Zoals gewoonlijk zat ik gisteravond lekker te genieten van een pint gerstenat. Een doodgewone avond, er waren tabak, cannabis en alcoholische versnaperingen in overvloed.
Toch nam dit avondje op de bank met wat vrinden een nogal recalcitrante ommezwaai richting het onwerkelijke.
Na een paar biertjes ging de deurbel. Ik verwachtte nog vrouwen, dus ik deed zo blij als een kind de deur open.
Voor me stonden 2 moeilijk grote slakken die met mij wouden praten over het geloof.
1 van de slakken in kwestie. Narigheid alom.Gelukkig was ik voorbereid, en pakte ik snel de mok zout die al achter mij stond. Ik gooide zout over de slak en hij viel achterover de trap af naar beneden. Ondertussen was hij natuurlijk zo lekker gaan bellen, en hing er een penetrante lucht in mijn trappenhuis.
Toen ik dit voorval vertelde binnen in de huiskamer schoot Patje1987 uit zijn slof. Hij vroeg:
"Benne gij dan een koekwaus?"Ik stond perplex, mijn broeder in avonturen noemde mij gek. Zou het door die mysterieuze penetrante slakkenluchtbellen komen?
Ik had nog niet eens sorry gezegd of er stond een leger van leguanen op de parkeerplaats voor mijn appartement.

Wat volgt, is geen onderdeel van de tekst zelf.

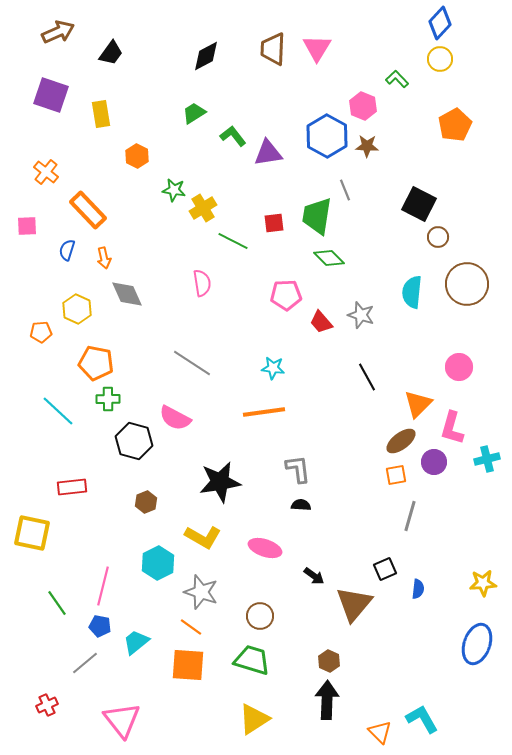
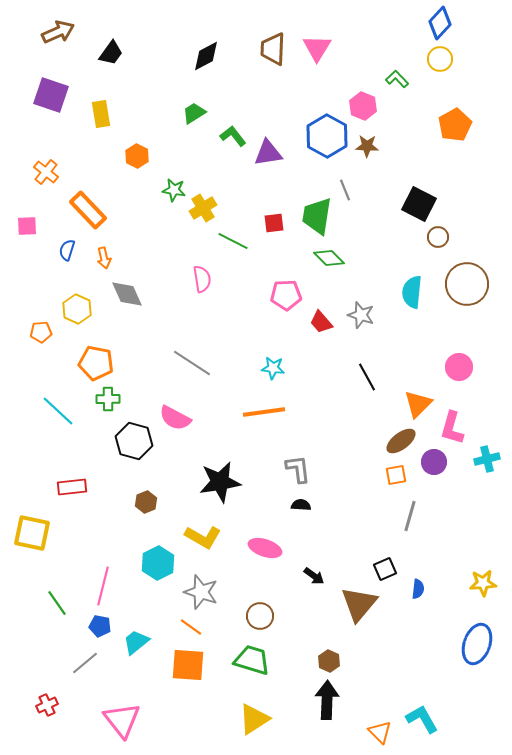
pink semicircle at (202, 283): moved 4 px up
brown triangle at (354, 604): moved 5 px right
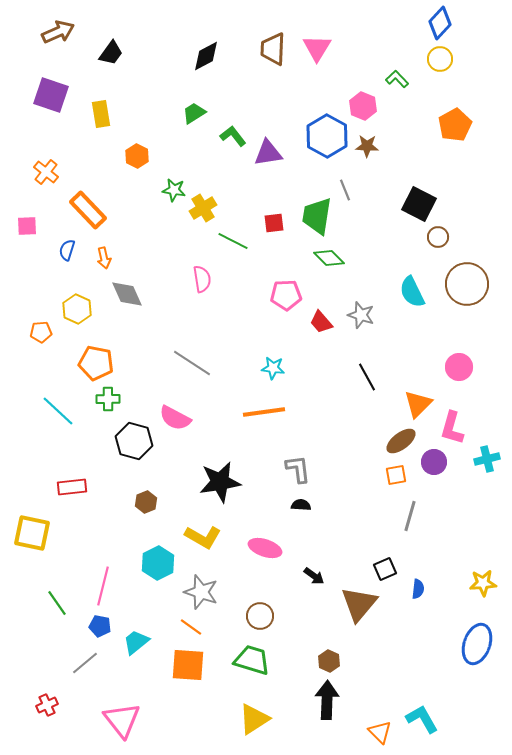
cyan semicircle at (412, 292): rotated 32 degrees counterclockwise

Maar dan van die foute nare huurlingen. Die gore slakkenbellenlucht had het hele dierenrijk op z'n kop gezet en de balans van de cirkel van het leven verstoord.
Kutbeesten, een ferme tik op hun kop helpt alleen.Patje1987 en ik hebben gevochten voor ons leven, en we hebben gewonnen.
Dit alles dankzij een potje met drakenzaad die een wijs man ons ooit had gegeven toen we op zoek gingen naar een schat in de uiterwaarden van Zierikzee.
Moraal van dit verhaal?Vermoord nooit slakken die over het geloof komen praten.